:: What the task asks ::
In the records below, begin at the line containing "Semester application |" and end at the line containing "dining fees |"; quote every line in that span exactly, including both boundary lines, and no others.

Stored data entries
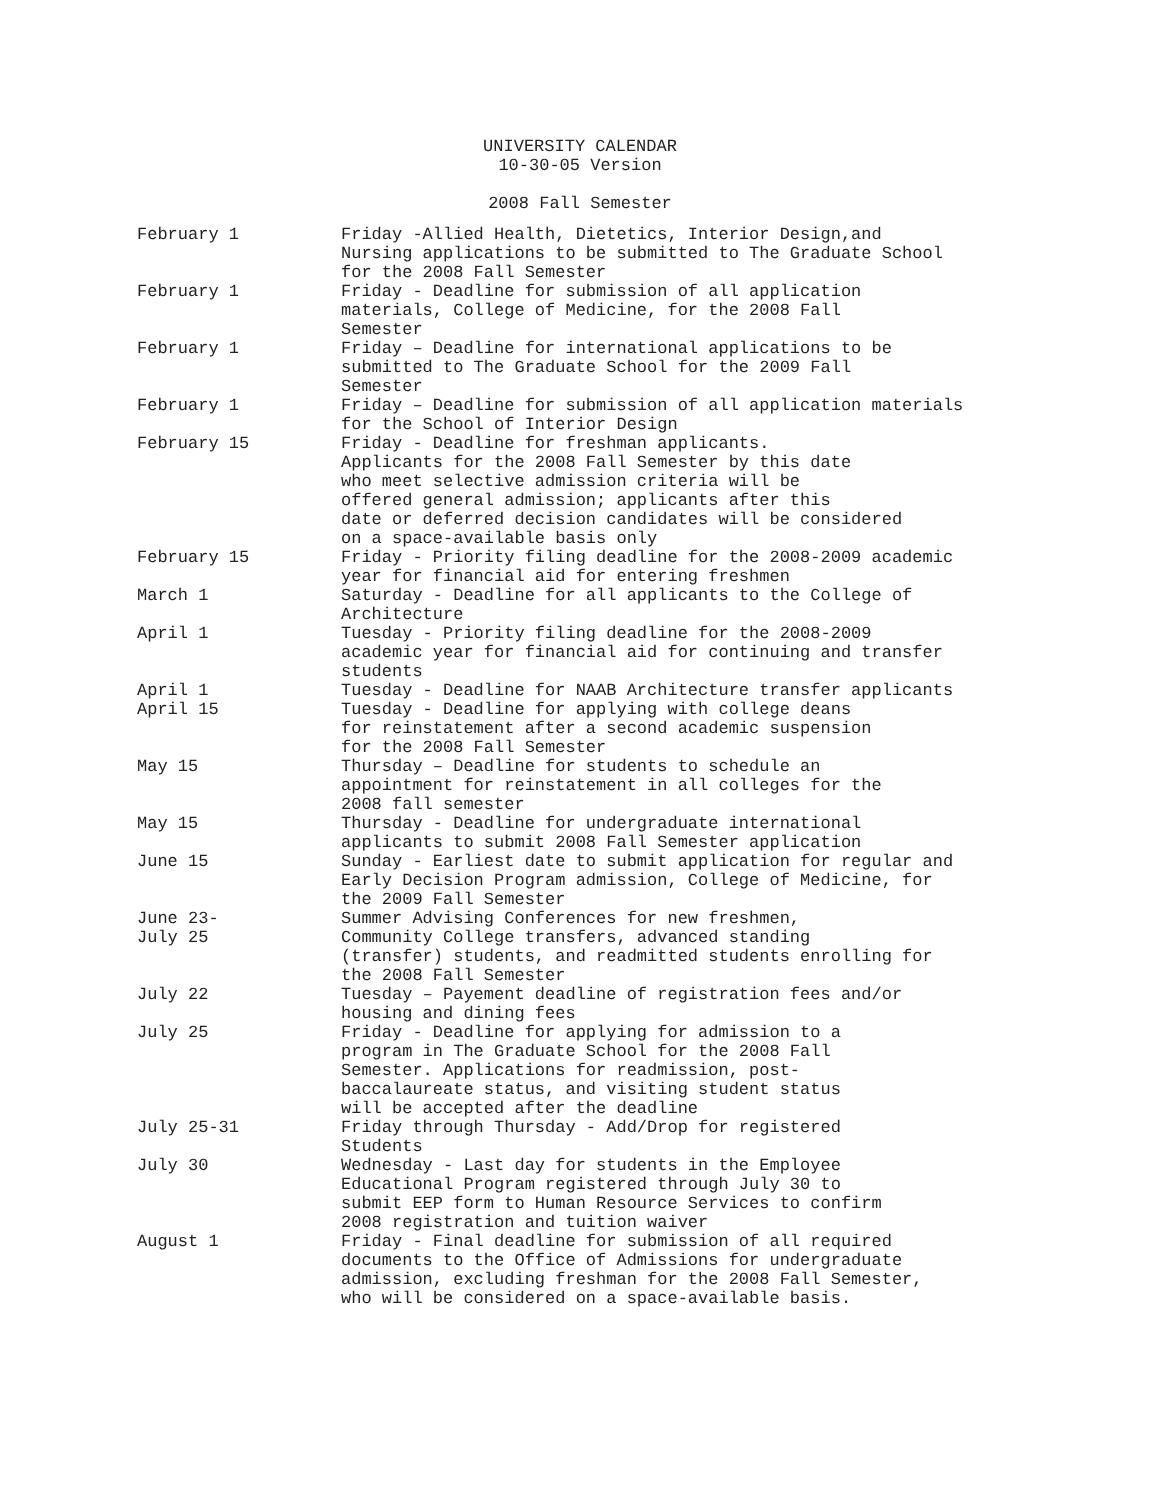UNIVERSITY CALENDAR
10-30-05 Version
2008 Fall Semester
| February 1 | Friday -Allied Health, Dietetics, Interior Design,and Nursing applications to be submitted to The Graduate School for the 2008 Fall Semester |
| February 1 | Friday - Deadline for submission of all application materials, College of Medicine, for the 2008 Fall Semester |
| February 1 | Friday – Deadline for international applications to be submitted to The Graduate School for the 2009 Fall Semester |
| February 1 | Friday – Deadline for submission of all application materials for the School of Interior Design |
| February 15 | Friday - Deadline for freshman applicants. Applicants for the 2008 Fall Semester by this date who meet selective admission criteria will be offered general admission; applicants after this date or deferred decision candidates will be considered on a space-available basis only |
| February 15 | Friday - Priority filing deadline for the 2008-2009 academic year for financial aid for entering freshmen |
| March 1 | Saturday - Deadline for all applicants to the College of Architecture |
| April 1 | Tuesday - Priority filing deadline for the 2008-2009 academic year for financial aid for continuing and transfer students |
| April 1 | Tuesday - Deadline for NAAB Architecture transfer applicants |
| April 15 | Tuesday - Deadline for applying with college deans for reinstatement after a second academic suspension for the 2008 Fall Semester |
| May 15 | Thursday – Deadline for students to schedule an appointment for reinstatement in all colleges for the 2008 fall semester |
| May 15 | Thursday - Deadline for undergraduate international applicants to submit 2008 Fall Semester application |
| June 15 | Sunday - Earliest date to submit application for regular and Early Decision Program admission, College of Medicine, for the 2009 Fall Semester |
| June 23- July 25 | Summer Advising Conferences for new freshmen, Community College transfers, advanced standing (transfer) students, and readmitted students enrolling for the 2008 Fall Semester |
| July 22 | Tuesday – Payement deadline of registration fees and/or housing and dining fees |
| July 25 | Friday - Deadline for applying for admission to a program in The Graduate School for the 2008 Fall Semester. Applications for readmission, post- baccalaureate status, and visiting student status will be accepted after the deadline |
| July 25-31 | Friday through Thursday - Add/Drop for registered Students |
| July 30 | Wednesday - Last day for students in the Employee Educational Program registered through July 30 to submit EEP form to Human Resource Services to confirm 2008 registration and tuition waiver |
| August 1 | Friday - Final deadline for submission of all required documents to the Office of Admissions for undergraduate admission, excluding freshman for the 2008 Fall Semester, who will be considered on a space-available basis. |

==

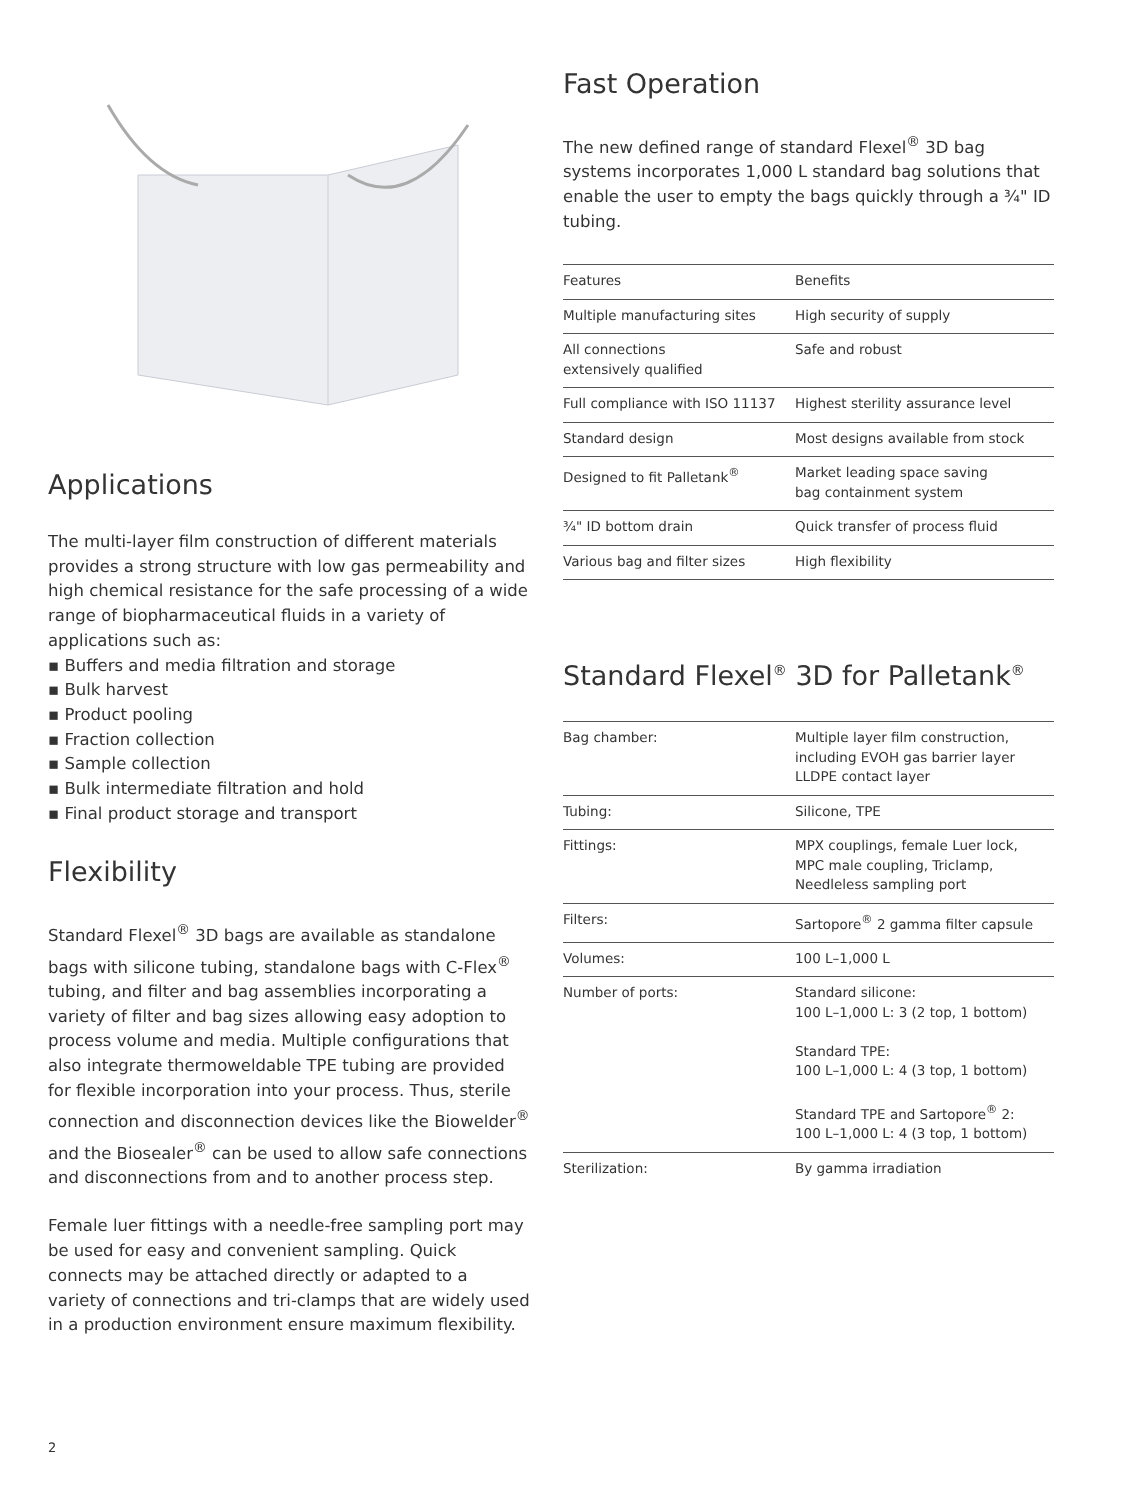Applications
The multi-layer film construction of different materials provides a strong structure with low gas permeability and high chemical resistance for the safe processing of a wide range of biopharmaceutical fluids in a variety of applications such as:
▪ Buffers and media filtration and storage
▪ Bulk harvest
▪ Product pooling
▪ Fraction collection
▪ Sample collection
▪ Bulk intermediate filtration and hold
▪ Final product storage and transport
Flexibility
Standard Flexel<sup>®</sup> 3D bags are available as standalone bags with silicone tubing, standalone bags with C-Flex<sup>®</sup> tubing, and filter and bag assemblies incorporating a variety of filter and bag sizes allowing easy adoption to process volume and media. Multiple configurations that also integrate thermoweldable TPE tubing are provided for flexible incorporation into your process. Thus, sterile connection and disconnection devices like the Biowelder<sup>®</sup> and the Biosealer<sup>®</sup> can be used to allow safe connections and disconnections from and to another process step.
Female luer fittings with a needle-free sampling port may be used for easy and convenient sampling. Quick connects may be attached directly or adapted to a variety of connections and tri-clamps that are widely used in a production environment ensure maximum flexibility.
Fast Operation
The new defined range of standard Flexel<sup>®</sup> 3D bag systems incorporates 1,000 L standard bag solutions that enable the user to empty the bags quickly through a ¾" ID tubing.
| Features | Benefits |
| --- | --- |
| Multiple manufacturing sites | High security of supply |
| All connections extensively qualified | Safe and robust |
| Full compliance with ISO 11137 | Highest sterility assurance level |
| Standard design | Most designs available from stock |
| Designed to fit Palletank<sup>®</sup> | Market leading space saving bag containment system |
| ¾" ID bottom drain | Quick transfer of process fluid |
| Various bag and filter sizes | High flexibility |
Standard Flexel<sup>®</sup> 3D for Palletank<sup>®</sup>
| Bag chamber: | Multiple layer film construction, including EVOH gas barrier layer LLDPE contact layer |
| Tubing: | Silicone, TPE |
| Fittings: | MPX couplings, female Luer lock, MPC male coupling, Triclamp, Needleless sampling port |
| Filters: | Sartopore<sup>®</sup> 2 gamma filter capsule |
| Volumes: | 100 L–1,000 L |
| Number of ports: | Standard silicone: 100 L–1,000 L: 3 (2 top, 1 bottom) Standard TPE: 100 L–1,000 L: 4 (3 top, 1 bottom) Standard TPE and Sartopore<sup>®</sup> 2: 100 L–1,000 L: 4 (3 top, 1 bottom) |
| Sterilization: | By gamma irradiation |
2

==

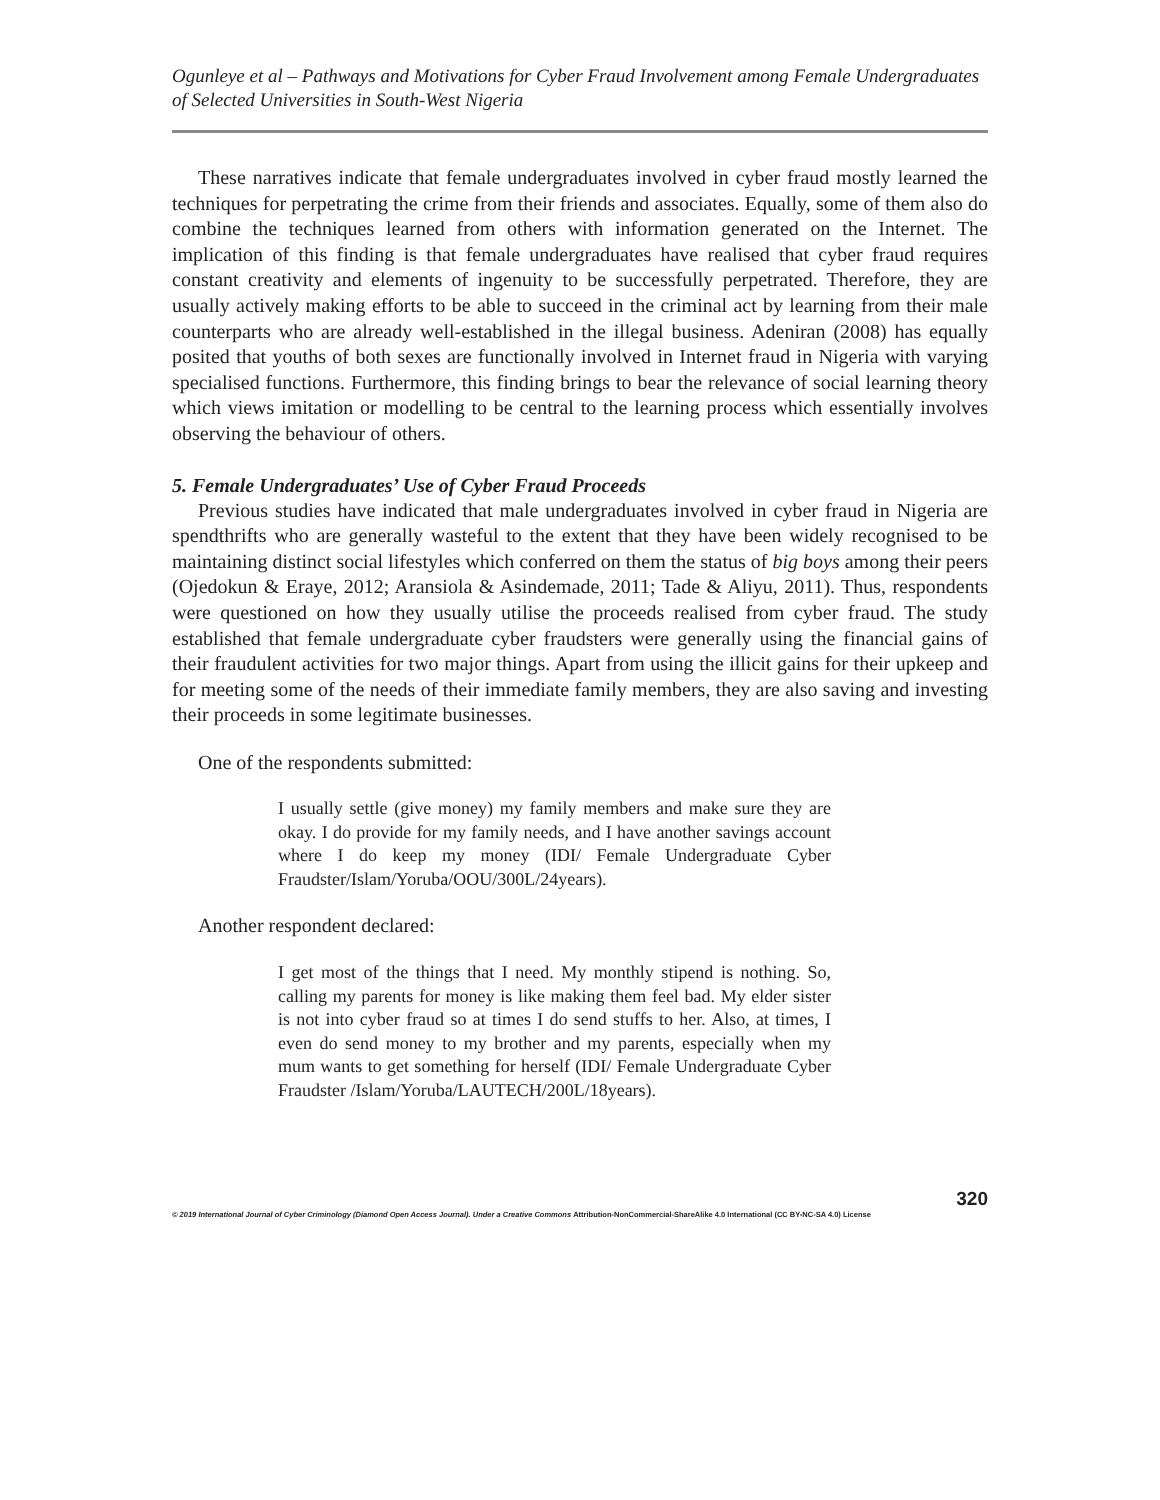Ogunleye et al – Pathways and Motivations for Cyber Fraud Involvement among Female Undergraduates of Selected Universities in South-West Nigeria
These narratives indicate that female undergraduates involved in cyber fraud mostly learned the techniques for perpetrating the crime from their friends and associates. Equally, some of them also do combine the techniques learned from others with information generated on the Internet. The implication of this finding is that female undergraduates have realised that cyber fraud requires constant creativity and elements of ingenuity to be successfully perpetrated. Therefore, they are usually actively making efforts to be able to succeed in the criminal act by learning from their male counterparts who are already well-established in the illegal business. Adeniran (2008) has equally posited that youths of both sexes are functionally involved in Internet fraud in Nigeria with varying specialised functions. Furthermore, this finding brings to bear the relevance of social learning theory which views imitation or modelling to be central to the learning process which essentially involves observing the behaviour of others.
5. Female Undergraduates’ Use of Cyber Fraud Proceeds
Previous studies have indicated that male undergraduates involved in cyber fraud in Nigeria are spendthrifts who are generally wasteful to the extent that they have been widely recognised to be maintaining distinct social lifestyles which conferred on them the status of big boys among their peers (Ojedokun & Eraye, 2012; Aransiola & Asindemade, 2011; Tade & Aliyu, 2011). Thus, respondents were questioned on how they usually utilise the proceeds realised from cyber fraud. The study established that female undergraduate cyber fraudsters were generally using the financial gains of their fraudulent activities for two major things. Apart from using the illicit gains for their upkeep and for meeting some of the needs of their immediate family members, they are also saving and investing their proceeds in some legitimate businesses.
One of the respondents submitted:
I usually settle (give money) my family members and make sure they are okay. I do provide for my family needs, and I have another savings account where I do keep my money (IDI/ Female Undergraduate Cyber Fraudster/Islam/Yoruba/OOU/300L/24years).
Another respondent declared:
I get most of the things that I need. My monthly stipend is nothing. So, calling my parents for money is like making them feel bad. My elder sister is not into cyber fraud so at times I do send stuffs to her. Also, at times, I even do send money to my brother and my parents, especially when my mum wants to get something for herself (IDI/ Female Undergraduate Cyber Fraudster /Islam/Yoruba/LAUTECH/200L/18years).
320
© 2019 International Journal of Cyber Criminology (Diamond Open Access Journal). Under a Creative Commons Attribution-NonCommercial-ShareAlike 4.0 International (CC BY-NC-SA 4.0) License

:: Answer section ::
| May 15 | Thursday - Deadline for undergraduate international applicants to submit 2008 Fall Semester application |
| June 15 | Sunday - Earliest date to submit application for regular and Early Decision Program admission, College of Medicine, for the 2009 Fall Semester |
| June 23- July 25 | Summer Advising Conferences for new freshmen, Community College transfers, advanced standing (transfer) students, and readmitted students enrolling for the 2008 Fall Semester |
| July 22 | Tuesday – Payement deadline of registration fees and/or housing and dining fees |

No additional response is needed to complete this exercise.